=== Request 1 ===
List every line in the rows below that contains the word "Brisbane".

=== Selected text ===
>> Start

In the current situation at hand, you can imagine that
some pointers to the datastructure will nevertheless
still remain, so that I can kind of have a historical
view of what happened with the stack.

This historical view is easiest implemented by an immutable
data structure, but its performance hinges on the fact how
good the sharing works. Same holds for the queue. If a push()
were to copy the full stack I would get a lame application.

Bye

 

[Eric Sosman]

Well it has to be seen in the context of garbage collection.
For example the immutable stack can have a good performance.
For push you just grab a new stack cell from the heap.

First, "stack" and "queue" are not usually thought of as
synonyms. Second, I don't see what immutability has to do with
the queue's or stack's internal memory management -- especially
if the claimed performance benefits are only seen when mutations
occur! Third, have you looked at LinkedList?

In the current situation at hand, you can imagine that
some pointers to the datastructure will nevertheless
still remain, so that I can kind of have a historical
view of what happened with the stack.

The obvious way to represent the history of a stack is to
build a tree. For queues (which is what you asked about), the
situation is less obvious -- One can, of course, implement a
queue as a pair of stacks and keep histories of the stacks, but
it's not clear that such a history would be useful.

This historical view is easiest implemented by an immutable
data structure,[...]

Why? How is this superior to a tree? What advantage does
immutability grant? And what happened to queues?

 

[Andreas Leitgeb]

In the current situation at hand, you can imagine that
some pointers to the datastructure will nevertheless
still remain, so that I can kind of have a historical
view of what happened with the stack.

An immutable stack is quite simple to roll one's own: just a
single-linked list.

>> End

=== Records supplied ===
>> Start

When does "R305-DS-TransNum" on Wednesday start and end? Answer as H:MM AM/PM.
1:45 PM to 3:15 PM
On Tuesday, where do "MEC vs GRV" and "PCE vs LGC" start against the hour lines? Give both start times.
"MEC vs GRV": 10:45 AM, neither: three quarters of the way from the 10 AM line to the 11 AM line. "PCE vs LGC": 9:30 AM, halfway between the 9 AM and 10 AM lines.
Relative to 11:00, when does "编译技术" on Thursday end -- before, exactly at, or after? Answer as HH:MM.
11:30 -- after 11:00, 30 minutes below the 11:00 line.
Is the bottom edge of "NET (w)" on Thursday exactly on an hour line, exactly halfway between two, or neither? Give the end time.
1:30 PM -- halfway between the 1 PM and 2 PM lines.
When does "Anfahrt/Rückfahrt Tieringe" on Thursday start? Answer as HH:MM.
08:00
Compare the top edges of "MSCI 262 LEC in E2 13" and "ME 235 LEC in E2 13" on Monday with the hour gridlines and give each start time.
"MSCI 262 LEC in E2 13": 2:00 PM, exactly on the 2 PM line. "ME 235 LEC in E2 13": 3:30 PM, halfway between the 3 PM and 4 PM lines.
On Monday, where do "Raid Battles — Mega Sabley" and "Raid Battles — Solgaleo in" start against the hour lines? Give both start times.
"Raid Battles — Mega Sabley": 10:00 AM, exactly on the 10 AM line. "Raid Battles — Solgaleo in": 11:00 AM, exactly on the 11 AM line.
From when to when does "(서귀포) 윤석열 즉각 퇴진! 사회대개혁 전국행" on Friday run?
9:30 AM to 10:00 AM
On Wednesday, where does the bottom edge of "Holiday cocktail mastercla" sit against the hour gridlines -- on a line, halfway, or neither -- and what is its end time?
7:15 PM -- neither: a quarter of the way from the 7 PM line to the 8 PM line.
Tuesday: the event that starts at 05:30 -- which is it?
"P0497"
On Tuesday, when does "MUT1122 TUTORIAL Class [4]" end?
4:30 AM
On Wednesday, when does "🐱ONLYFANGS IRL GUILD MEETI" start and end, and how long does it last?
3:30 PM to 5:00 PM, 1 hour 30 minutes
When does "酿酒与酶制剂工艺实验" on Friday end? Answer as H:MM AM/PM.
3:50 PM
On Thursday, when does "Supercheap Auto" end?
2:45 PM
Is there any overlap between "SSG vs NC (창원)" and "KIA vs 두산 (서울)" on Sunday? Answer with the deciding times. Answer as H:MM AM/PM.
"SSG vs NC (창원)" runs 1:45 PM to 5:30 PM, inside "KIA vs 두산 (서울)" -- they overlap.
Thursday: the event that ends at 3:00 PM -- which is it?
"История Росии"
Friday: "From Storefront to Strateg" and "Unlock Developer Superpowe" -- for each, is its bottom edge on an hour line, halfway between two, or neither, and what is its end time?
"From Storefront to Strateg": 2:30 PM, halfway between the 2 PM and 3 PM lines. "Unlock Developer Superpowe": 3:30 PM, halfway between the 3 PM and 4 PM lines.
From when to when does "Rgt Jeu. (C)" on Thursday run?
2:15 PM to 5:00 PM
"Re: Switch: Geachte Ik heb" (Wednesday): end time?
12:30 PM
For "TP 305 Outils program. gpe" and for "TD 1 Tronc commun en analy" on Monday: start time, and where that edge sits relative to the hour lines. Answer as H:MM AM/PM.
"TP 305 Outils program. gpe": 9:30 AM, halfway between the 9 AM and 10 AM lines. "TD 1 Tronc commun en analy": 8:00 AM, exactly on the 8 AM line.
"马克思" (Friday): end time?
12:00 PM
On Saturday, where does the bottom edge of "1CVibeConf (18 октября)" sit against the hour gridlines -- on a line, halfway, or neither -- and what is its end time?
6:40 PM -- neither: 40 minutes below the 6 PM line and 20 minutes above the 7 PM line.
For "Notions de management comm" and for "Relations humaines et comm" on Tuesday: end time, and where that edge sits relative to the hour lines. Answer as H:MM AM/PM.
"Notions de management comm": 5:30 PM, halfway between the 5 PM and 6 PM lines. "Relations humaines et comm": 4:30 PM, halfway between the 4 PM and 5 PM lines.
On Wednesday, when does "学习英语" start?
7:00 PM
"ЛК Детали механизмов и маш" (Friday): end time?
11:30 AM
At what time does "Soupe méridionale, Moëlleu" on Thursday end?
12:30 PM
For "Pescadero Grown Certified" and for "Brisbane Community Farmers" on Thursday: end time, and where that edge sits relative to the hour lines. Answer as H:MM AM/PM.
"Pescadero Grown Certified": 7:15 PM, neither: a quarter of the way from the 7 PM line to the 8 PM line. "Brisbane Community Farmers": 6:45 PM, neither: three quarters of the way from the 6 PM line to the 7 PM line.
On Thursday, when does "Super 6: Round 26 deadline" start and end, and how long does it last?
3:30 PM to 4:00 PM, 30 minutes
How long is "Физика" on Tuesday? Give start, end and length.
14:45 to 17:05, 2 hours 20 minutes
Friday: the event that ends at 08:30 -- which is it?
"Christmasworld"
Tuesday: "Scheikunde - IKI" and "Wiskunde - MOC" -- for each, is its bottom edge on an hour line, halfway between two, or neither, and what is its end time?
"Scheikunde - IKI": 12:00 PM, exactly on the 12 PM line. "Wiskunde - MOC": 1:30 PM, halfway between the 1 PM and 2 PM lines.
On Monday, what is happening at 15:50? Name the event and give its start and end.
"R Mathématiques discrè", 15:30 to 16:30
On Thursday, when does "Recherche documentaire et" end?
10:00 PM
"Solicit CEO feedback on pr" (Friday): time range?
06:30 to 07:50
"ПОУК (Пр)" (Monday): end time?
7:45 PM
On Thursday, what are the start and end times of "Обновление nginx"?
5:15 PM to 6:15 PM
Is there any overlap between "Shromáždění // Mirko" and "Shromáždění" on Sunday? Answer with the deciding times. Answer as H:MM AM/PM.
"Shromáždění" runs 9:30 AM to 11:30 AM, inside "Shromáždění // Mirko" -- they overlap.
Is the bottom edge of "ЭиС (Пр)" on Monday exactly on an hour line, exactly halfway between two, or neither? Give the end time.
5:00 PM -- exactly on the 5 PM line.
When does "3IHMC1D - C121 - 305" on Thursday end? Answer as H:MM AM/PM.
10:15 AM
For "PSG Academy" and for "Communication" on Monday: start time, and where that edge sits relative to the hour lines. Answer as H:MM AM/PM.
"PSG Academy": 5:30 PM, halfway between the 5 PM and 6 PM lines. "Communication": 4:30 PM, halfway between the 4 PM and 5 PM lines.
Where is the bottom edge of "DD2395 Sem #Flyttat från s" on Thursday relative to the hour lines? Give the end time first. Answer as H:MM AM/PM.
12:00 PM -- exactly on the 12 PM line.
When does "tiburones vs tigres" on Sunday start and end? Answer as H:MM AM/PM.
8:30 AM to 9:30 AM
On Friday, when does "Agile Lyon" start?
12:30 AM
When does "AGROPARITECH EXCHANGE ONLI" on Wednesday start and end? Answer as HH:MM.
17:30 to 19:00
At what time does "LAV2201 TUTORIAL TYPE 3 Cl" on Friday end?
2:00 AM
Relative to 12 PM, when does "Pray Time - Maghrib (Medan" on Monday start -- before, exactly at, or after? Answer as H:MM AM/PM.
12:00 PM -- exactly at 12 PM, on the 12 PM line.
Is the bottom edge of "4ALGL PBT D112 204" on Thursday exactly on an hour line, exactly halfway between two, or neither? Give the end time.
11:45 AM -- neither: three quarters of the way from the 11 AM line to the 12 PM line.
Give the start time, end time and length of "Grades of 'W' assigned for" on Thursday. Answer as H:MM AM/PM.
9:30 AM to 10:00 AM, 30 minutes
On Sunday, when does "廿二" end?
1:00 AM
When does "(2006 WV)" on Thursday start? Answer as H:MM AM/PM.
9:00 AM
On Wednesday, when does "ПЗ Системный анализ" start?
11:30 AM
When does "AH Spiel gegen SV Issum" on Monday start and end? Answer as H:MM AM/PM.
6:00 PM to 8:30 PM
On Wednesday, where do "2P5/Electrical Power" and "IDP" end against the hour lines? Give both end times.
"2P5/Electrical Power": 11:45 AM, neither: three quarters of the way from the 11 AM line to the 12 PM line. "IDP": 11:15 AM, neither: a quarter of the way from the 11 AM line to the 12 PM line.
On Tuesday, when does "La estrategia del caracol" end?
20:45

>> End

=== Request 2 ===
Echo the thread on immutable stacks and queues above, everything from "[Eric Sosman]" down to "from the heap.".

=== Correct response 1 ===
For "Pescadero Grown Certified" and for "Brisbane Community Farmers" on Thursday: end time, and where that edge sits relative to the hour lines. Answer as H:MM AM/PM.
"Pescadero Grown Certified": 7:15 PM, neither: a quarter of the way from the 7 PM line to the 8 PM line. "Brisbane Community Farmers": 6:45 PM, neither: three quarters of the way from the 6 PM line to the 7 PM line.

=== Correct response 2 ===
[Eric Sosman]

Well it has to be seen in the context of garbage collection.
For example the immutable stack can have a good performance.
For push you just grab a new stack cell from the heap.